The best way to take advantage of a business loan if you have bad credit is to have a strong business plan with clear goals. You can get free help on your business plan through organizations such as SCORE or local business centers. You should also be making every effort to repair your bad credit, which can include paying your bills on time, cutting costs and reducing credit card usage. You can check your credit report for free once a year, so keep track of the progress you are making. It can take years to fix a damaged credit score, but actively taking steps toward improvement will benefit you and your business in the long-run.

Consider Less Traditional Options or Collateral

Besides traditional term loans and lines of credit, small business owners with bad credit should also consider other ways of getting funds such as secured small business credit cards, invoice factoring, merchant cash advances, personal loans and business grants. You may also be able to get approved for a loan or qualify for a lower rate by putting up collateral or personally guaranteeing the loan.

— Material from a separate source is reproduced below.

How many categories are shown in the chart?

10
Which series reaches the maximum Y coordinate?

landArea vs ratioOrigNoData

These strategies are not without their risks, but they can be a viable option if your credit has precluded you from many loan options.

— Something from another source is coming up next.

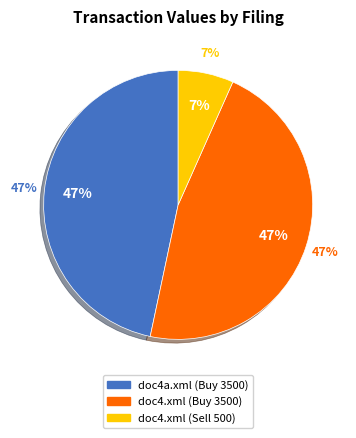

The doc4.xml (S 500) slice represents 7% of the pie. True or false?

True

Other Small Business Loans for Bad Credit to Consider

If the options above don't fit your needs, we've compiled a list of other alternative lenders that cater to borrowers with lower credit scores or limited to no credit history.

LenderMax. Loan AmountMin. Credit ScoreRates
Fundbox$100,000None13% - 60%
SnapCap$600,00055019.99% - 49.99% (May be higher depending on FICO score)
Dealstruck$500,000
StreetShares$100,0006008% - 39.99%
Lending Club$300,0006207.77% - 35.11%
Fundation$500,0006207.99% - 29.99%
Funding Circle$500,0006207.35% - 33%
Bond Street$1 million6408% - 25%

How We Picked the Best Small Business Loans for Bad Credit

In our review of small business loans, we considered the following criteria:

  • Reasonable interest rates: When it comes to business financing, getting a good interest rate on a loan is crucial, and it pays to shop around. We looked for lenders that offered reasonable interest rates based on the credit profile of borrowers (in this case, borrowers with poor to fair credit). In general, borrowers with poor credit won't qualify for the same APRs as creditworthy borrowers, but they still shouldn't be paying exorbitant interest on a loan.
  • Transparent eligibility requirements: Because applying for a loan can affect your credit score, it's important to know if you are eligible before applying. Otherwise, it's a waste of your time. We looked for lenders that offered specific criteria on the types of businesses and owners they lend to.
  • Range of loan terms: Do the lenders offer a range of loan amounts and terms? Businesses need to borrow different amounts based on the planned use of funds. Depending on a business's cash flow cycle, a shorter or longer maturity may be better.
  • Few restrictions on loan use: With the exception of commercial real estate loans, we looked for general purpose loans that businesse could use for equipment or machinery purchases, working capital, inventory or other needs. Being able to use funds flexibly and as needed makes a loan a more attractive option for many business owners.
  • Time to receive funds: We looked for lenders that either offered quick funding time or were transparent about how long funding takes. Many lenders now understand the importance of getting funds to businesses quickly, so we favored lenders that offered quick approval and funding times.
  • Ease of application process: In the past, bank and SBA loans were notorious for lengthy application processes, but as lending has moved online, borrowers are looking for loan applications that are easy to complete. Online lenders typically fit this bill, though banks and the SBA have started offering streamlined application processes.
  • Lender reputation: With the rise of online lending, it's easier than ever for a business owner to get a loan from a less reputable source -- and that’s a problem. While many online lenders are credible, we looked for lenders that had positive review or BBB ratings and had been in business at least several years.